I finally got the SDRAM responding last night; I'd been writing 100 to a register rather than &100 (0x100), and it didn't like that. That's what you get from not taking open source code directly!
The next task is to introduce (memory) maps and threads.
Initially, I won't dynamically allocate these things, just create a few example ones with simple interfaces to prove the thread and map management code works.
One map will implement the serial port driver.
There are two ways I can think of where the caches/TLB can get confused:
Change of thread
Change of map
In the first case, there is a context switch where one thread moves from the running state to either the runnable or blocked state, and another thread moves from runnable to running.
In the second case, a thread makes a call to an object implemented in another map. (This will be done by storing the parameters to the call at a known location in thread-local storage and accessing a location in non-user accessible memory associated with the destination object.
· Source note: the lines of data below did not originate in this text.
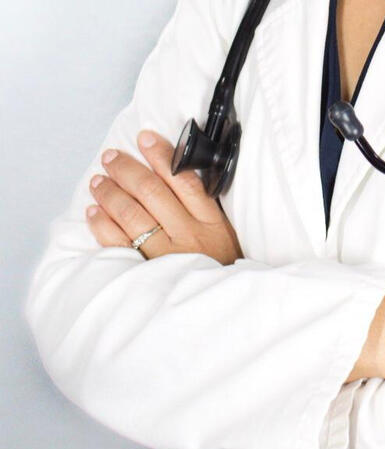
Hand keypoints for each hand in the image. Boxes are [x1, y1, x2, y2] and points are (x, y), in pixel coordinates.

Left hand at [86, 129, 243, 265]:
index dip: (162, 155)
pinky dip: (102, 225)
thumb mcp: (226, 234)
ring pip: (132, 215)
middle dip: (127, 170)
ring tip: (97, 180)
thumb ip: (205, 207)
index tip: (144, 137)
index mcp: (211, 222)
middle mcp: (188, 236)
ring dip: (110, 193)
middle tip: (110, 157)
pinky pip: (118, 245)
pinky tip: (93, 211)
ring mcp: (166, 256)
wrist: (219, 310)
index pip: (184, 179)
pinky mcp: (146, 275)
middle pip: (152, 192)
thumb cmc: (220, 268)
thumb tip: (178, 169)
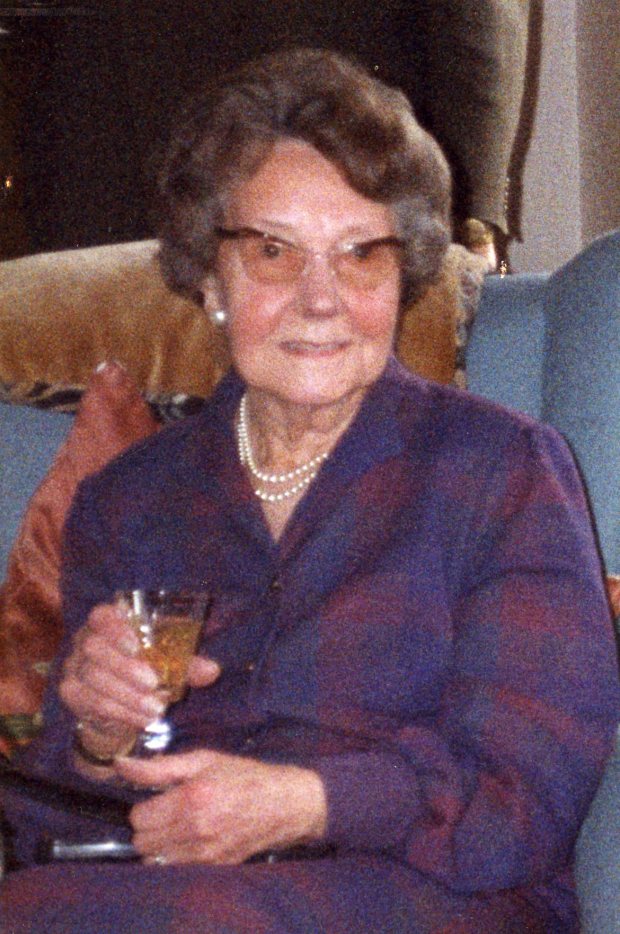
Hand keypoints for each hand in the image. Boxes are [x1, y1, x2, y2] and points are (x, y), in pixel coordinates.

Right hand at [60, 603, 220, 759]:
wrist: (121, 708)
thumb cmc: (146, 672)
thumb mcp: (169, 664)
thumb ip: (187, 664)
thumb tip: (212, 670)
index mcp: (108, 623)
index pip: (101, 615)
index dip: (115, 628)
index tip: (136, 645)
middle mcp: (85, 641)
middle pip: (95, 648)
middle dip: (125, 667)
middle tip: (153, 683)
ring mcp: (74, 667)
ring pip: (94, 678)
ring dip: (127, 695)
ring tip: (156, 708)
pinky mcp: (72, 693)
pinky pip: (91, 702)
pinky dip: (120, 711)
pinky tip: (142, 718)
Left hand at [115, 749, 326, 864]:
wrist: (283, 804)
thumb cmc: (243, 776)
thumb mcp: (203, 760)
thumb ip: (159, 766)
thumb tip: (121, 765)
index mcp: (191, 799)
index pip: (138, 817)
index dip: (145, 805)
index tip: (159, 798)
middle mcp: (195, 830)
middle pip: (142, 843)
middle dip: (149, 826)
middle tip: (166, 812)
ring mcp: (204, 854)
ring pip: (154, 861)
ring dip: (159, 845)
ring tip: (177, 827)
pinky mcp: (213, 868)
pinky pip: (175, 870)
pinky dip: (174, 858)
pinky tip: (189, 841)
The map will be switched to the destination object's map and the thread will continue at a location within that map.)
(Security note: the ARM registers will have to be preserved in the calling map and cleared before entering the called map, to ensure there's no leak of information from one map to another.)
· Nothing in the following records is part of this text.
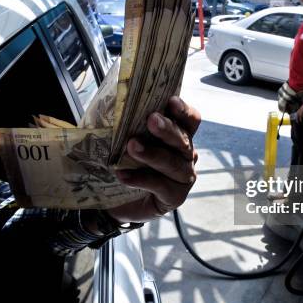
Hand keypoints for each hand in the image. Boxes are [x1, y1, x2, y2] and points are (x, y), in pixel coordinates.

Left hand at [107, 96, 200, 222]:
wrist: (120, 200)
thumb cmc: (128, 162)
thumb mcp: (127, 140)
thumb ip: (129, 125)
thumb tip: (112, 106)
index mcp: (180, 134)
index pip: (190, 120)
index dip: (183, 111)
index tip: (170, 101)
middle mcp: (186, 154)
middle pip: (183, 140)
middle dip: (167, 129)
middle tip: (151, 120)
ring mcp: (183, 177)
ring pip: (172, 163)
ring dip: (152, 154)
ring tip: (132, 145)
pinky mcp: (175, 196)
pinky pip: (160, 186)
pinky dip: (141, 179)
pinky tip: (123, 175)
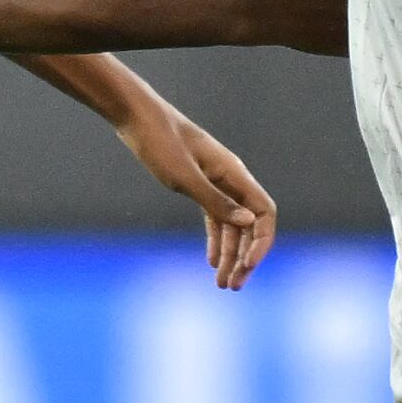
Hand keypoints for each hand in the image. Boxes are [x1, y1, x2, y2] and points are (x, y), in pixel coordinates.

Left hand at [113, 102, 278, 288]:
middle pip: (249, 224)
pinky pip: (215, 217)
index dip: (261, 242)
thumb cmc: (159, 142)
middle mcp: (231, 179)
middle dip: (244, 257)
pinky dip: (215, 239)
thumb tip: (248, 223)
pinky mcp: (199, 184)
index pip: (264, 213)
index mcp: (234, 174)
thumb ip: (215, 201)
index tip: (247, 266)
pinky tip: (212, 261)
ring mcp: (216, 182)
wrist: (136, 117)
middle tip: (233, 286)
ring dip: (230, 254)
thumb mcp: (184, 177)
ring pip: (232, 224)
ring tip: (222, 283)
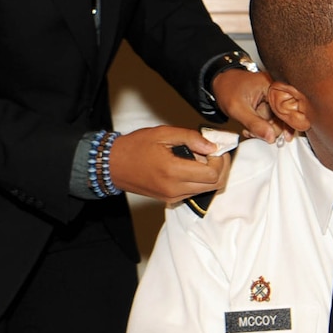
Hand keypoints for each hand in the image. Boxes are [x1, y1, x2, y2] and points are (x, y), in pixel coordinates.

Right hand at [108, 125, 230, 200]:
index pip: (212, 174)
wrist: (112, 165)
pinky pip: (194, 192)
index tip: (216, 148)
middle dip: (220, 168)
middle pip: (214, 185)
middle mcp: (174, 189)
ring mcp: (172, 196)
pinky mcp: (169, 199)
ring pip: (206, 190)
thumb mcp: (163, 133)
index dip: (220, 161)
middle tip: (215, 153)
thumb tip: (212, 146)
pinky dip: (200, 180)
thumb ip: (191, 138)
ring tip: (201, 157)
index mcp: (173, 171)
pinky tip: (192, 165)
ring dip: (211, 175)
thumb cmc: (134, 147)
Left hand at [210, 66, 288, 143]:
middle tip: (255, 133)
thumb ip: (254, 124)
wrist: (219, 84)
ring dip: (265, 129)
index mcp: (271, 86)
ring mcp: (272, 98)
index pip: (287, 108)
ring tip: (249, 130)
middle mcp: (275, 90)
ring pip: (276, 120)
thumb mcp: (237, 108)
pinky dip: (262, 126)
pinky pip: (271, 119)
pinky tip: (251, 127)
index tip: (285, 138)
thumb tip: (271, 137)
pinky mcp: (268, 104)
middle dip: (271, 129)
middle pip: (284, 116)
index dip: (287, 124)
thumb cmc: (227, 90)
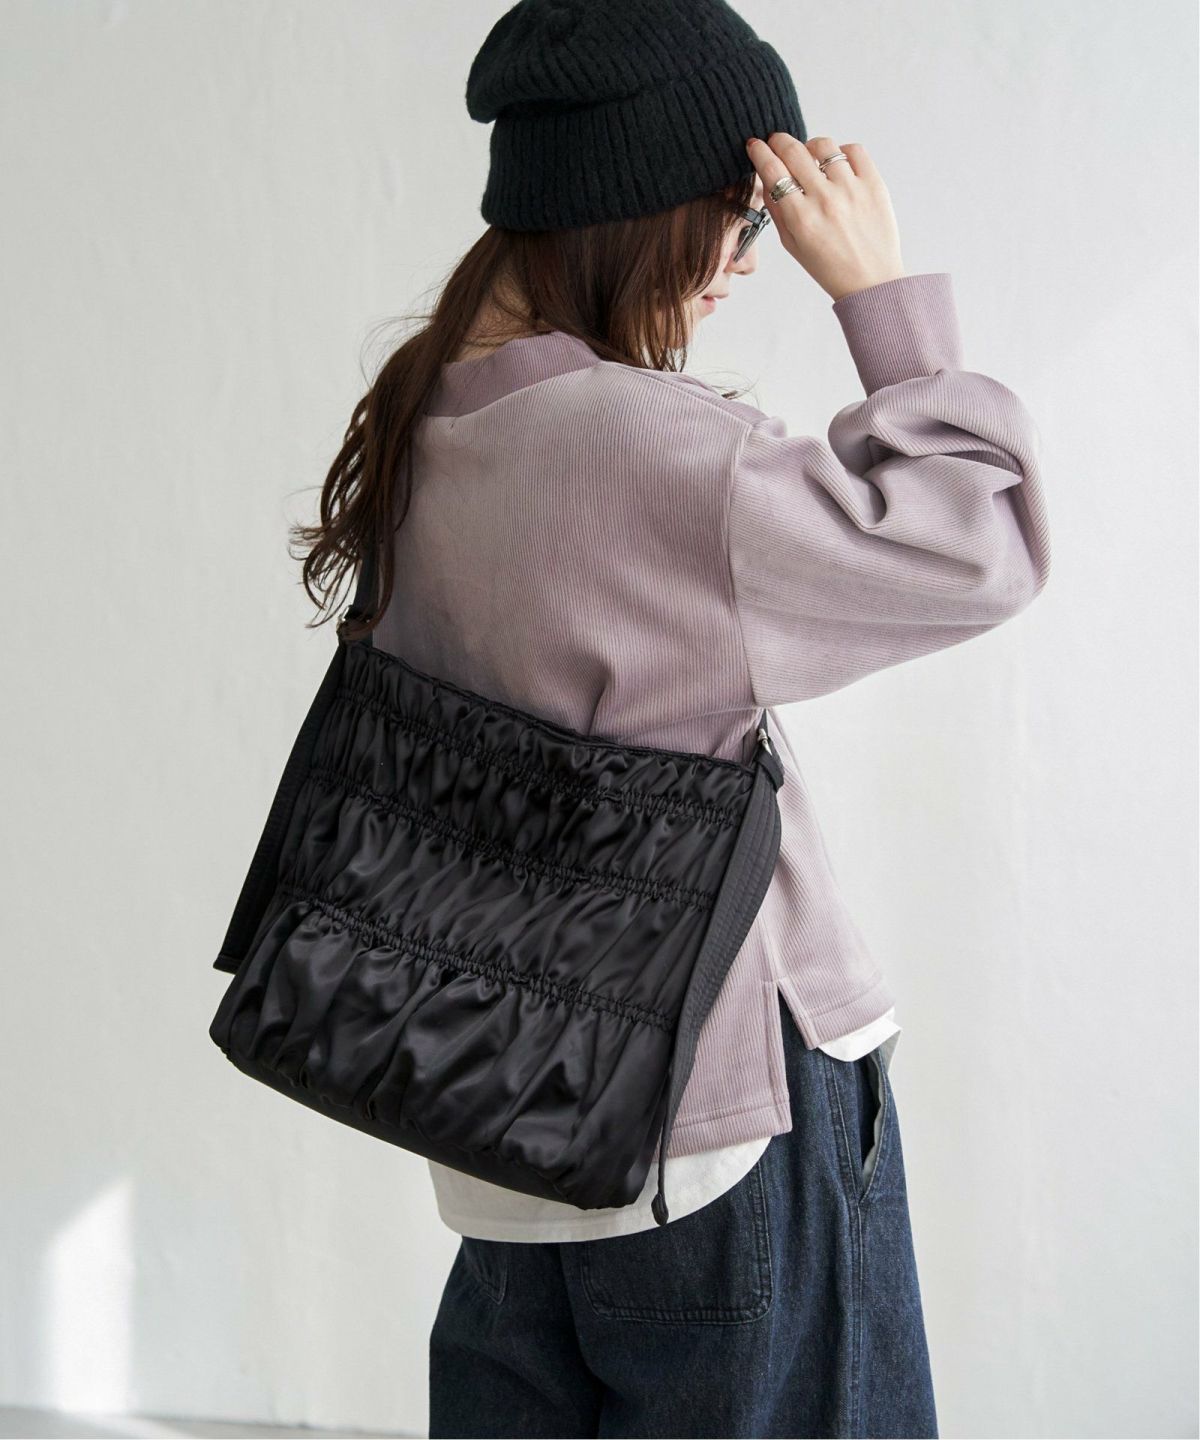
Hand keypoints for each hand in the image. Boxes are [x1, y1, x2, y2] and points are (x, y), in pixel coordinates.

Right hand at [745, 134, 905, 301]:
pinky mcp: (873, 184)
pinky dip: (842, 152)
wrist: (871, 282)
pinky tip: (837, 165)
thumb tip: (767, 180)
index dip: (760, 152)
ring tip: (811, 157)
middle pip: (794, 151)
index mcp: (800, 218)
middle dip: (779, 141)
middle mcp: (824, 200)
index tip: (756, 145)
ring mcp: (851, 189)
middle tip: (777, 141)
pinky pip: (854, 150)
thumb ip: (777, 212)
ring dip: (810, 147)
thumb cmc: (829, 267)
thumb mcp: (792, 246)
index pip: (772, 170)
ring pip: (823, 146)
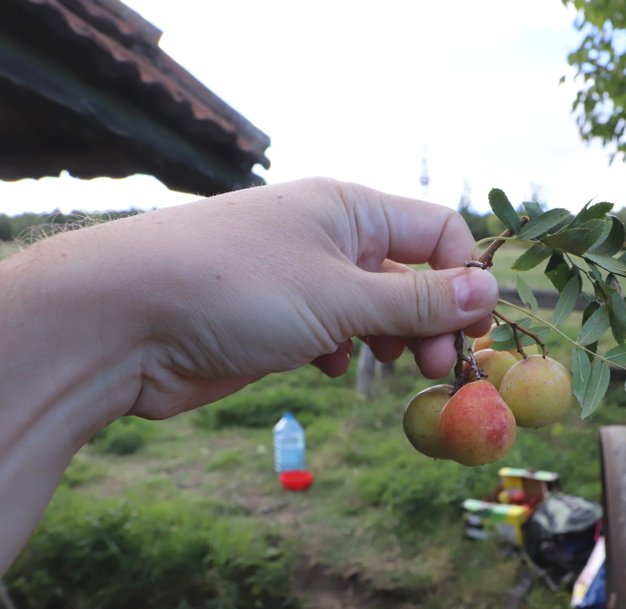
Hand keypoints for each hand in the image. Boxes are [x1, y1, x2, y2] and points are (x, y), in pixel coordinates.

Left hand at [43, 177, 497, 419]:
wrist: (122, 321)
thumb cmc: (238, 290)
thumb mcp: (341, 296)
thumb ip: (417, 301)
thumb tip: (488, 294)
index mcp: (351, 209)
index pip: (438, 232)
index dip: (464, 278)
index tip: (474, 331)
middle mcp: (330, 237)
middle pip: (410, 275)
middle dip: (432, 321)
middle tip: (437, 367)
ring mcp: (302, 279)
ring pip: (373, 308)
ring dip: (391, 339)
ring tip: (387, 366)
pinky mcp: (277, 319)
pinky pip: (334, 331)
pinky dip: (342, 350)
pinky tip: (323, 366)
As a simple test of the switching code, I intend to have some threads running that do nothing but increment a single ARM register each while jumping around in their code and, checking their other general purpose registers remain at zero. If any of these test threads detect changes to registers, other than the one they're manipulating, there's a problem with the cache/TLB flushing.
To test the test, I'll start with a kernel that won't perform any manipulations on the TLB or cache.
Update: First problem was that the boot code (presumably) has set the Nonsecure Vector Base Address Register to 0x00014000, so putting my handlers in zero page meant they weren't called.